Selasa, (24/02/2026)
Bahkan, sumber internal menyebut pola pengadaan diduga melibatkan jaringan Kelompok Kerja Kepala Sekolah (K3S) se-Kabupaten Pringsewu yang diarahkan melalui satu pintu koordinasi. Dugaan ini mengarah pada praktik “satu komando” yang berpotensi menghilangkan prinsip kemandirian sekolah dalam pengelolaan anggaran.
Kepala Sekolah Beri Jawaban Normatif
Saat dimintai keterangan, salah satu kepala sekolah di Pardasuka memilih memberikan jawaban normatif dan tidak menjelaskan secara teknis proses pengadaan di sekolahnya.
“Terima kasih atas permintaan Anda. Kami memahami pentingnya kerja sama dengan media. Namun, kami harus mematuhi aturan dan prosedur yang berlaku. Kami menyarankan untuk menghubungi manajer BOS Dinas Pendidikan Pringsewu untuk membahas kemungkinan kerja sama yang lebih luas,” ujarnya.
Pernyataan tersebut justru memunculkan tanda tanya besar. Pasalnya, jika pengadaan dilakukan secara mandiri oleh masing-masing sekolah sesuai petunjuk teknis Dana BOS, seharusnya pihak sekolah dapat memberikan penjelasan langsung tanpa harus mengarahkan ke dinas.
Upaya Konfirmasi ke Dinas Belum Berhasil
Kepala Biro Media Jurnal Lampung.com kemudian mencoba melakukan konfirmasi langsung ke kantor dinas guna memastikan kebenaran informasi terkait dugaan pengondisian tersebut. Namun resepsionis menyampaikan bahwa Kepala Dinas dan Sekretaris Dinas sedang mengikuti rapat sehingga belum dapat memberikan keterangan.
Hingga berita ini diturunkan, belum ada klarifikasi resmi dari pihak dinas terkait dugaan tersebut.
Dugaan K3S Jadi Jalur Koordinasi Terpusat
Berdasarkan informasi yang berkembang, K3S se-Kabupaten Pringsewu diduga menjadi jalur koordinasi dalam pelaksanaan pengadaan barang dan jasa, yang disebut-sebut diarahkan oleh oknum pejabat tinggi dinas pendidikan. Jika benar, pola ini berpotensi mengarah pada praktik pengondisian penyedia serta menghilangkan mekanisme persaingan sehat.

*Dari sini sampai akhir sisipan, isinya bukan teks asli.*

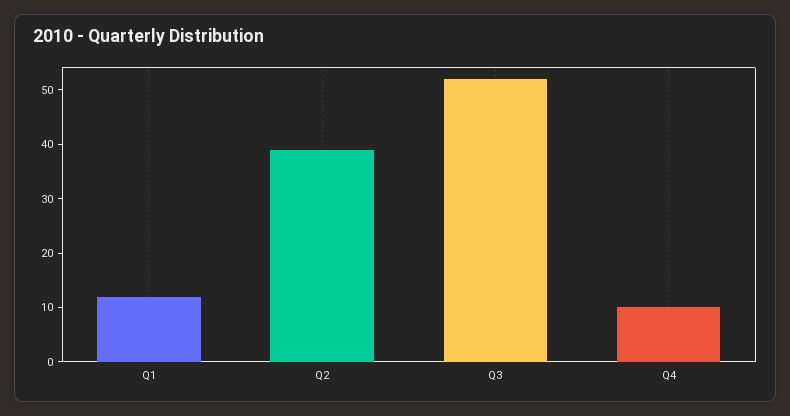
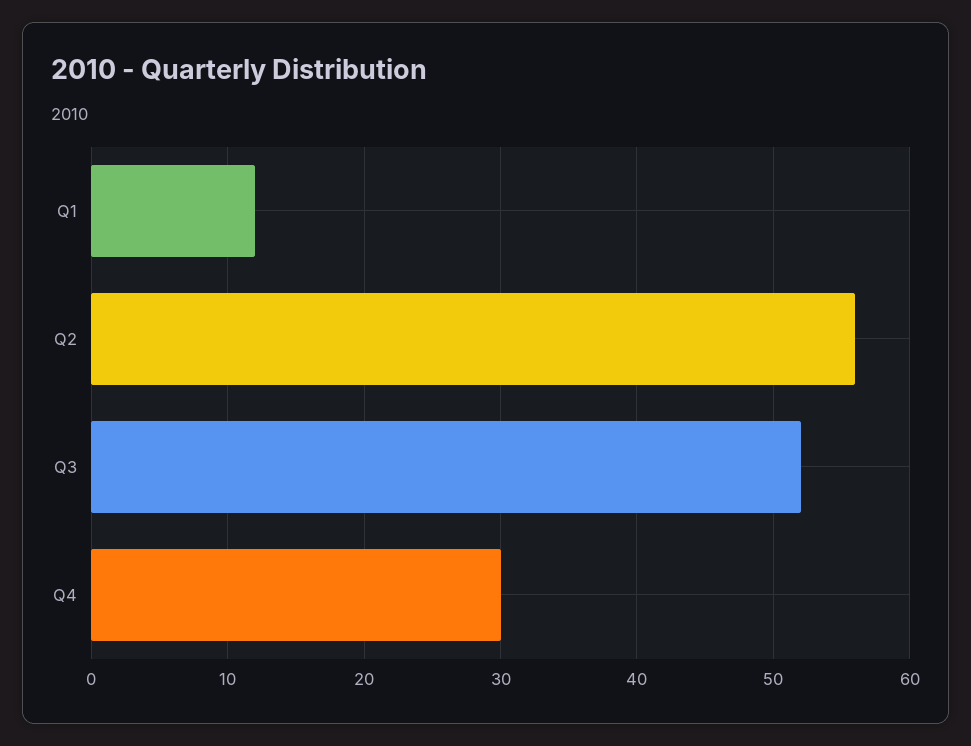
Q2: 40 -> 56
Q4: 10 -> 30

Situasi ini dinilai berpotensi melanggar prinsip transparansi, akuntabilitas, dan independensi pengelolaan Dana BOS yang seharusnya dikelola langsung oleh sekolah sesuai kebutuhan riil.
Berpotensi Langgar Prinsip Pengadaan Pemerintah
Dalam regulasi pengadaan barang/jasa pemerintah, seluruh proses wajib dilakukan secara transparan, akuntabel, efektif, serta bebas dari intervensi yang berpotensi mengarah pada praktik monopoli atau pengondisian penyedia.

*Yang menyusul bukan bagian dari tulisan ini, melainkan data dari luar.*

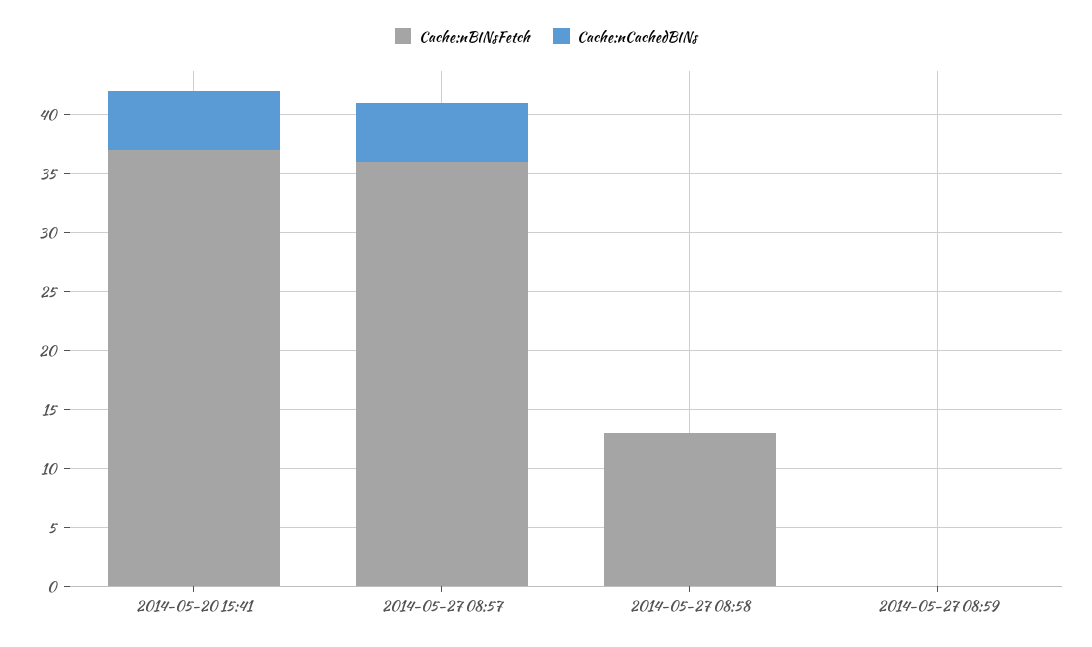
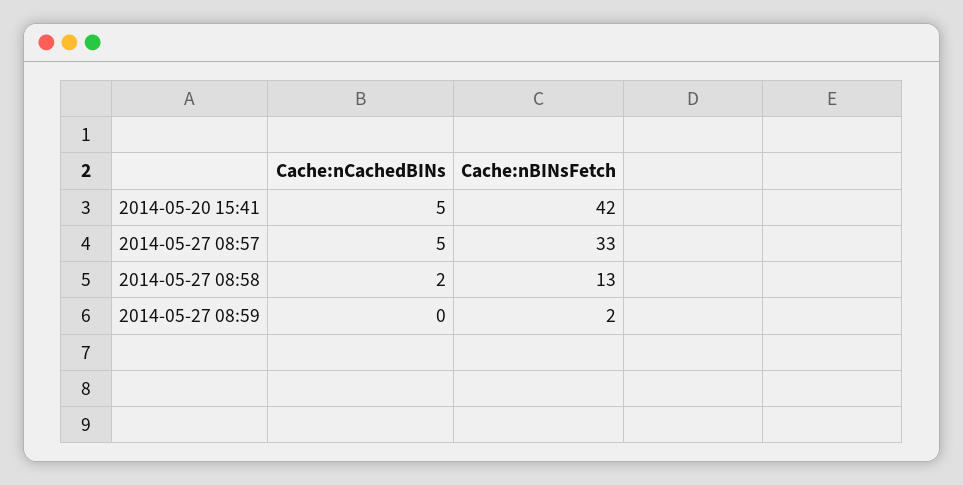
Cache:nBINsFetch, 2014-05-20 15:41: 37 -> 42
Cache:nBINsFetch, 2014-05-27 08:57: 36 -> 33
Cache:nCachedBINs, 2014-05-27 08:58: 0 -> 2
Cache:nBINsFetch, 2014-05-27 08:59: 0 -> 2

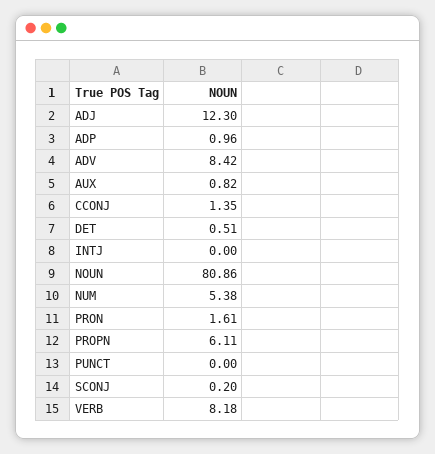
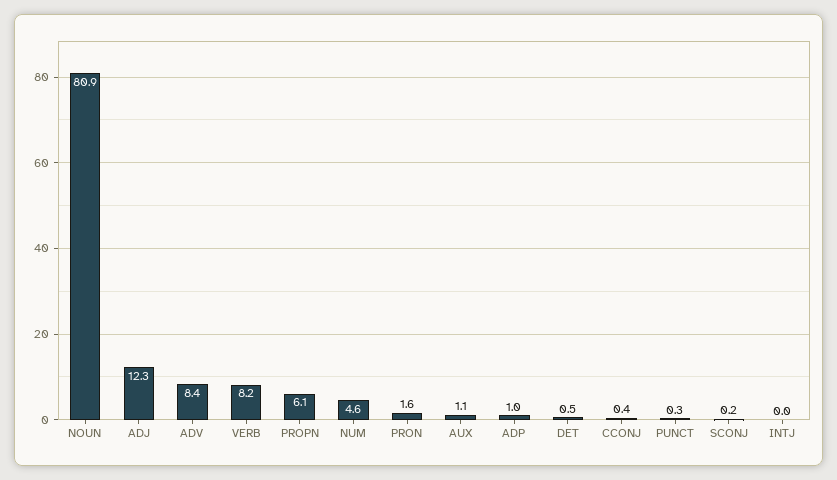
AUX: 0.82 -> 1.1
CCONJ: 1.35 -> 0.4
NUM: 5.38 -> 4.6
PUNCT: 0 -> 0.3

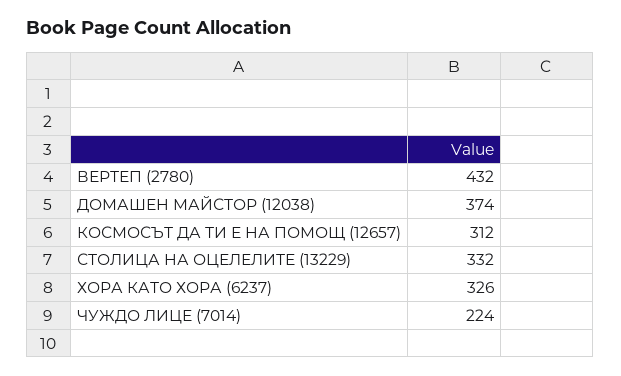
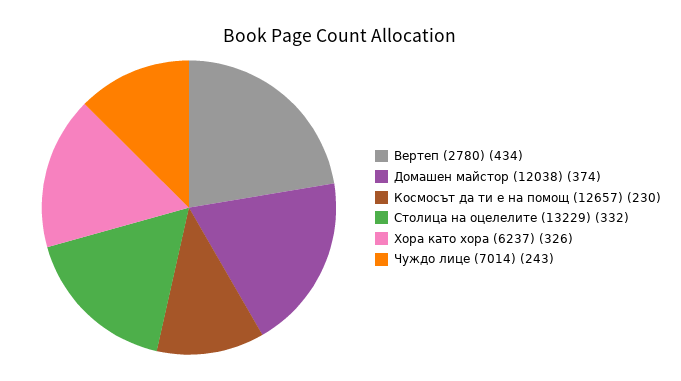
ВЕРТЕП (2780): 432 -> 434
КОСМОСЪТ ДА ТИ Е НА ПОМОЩ (12657): 312 -> 230
ЧУЖДО ЛИЦЕ (7014): 224 -> 243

Apabila dugaan pengondisian ini terbukti, maka praktik tersebut tidak hanya melanggar aturan administrasi, tetapi juga berpotensi merugikan keuangan negara serta menurunkan kualitas layanan pendidikan.
Publik Minta Klarifikasi Terbuka
Masyarakat dan pegiat pendidikan berharap pihak Dinas Pendidikan Kabupaten Pringsewu segera memberikan klarifikasi terbuka dan transparan agar tidak menimbulkan spekulasi liar yang dapat merusak kepercayaan publik terhadap pengelolaan anggaran pendidikan.
Transparansi dinilai menjadi kunci utama untuk memastikan anggaran pendidikan yang bersumber dari uang rakyat benar-benar digunakan secara tepat sasaran dan bebas dari praktik pengondisian.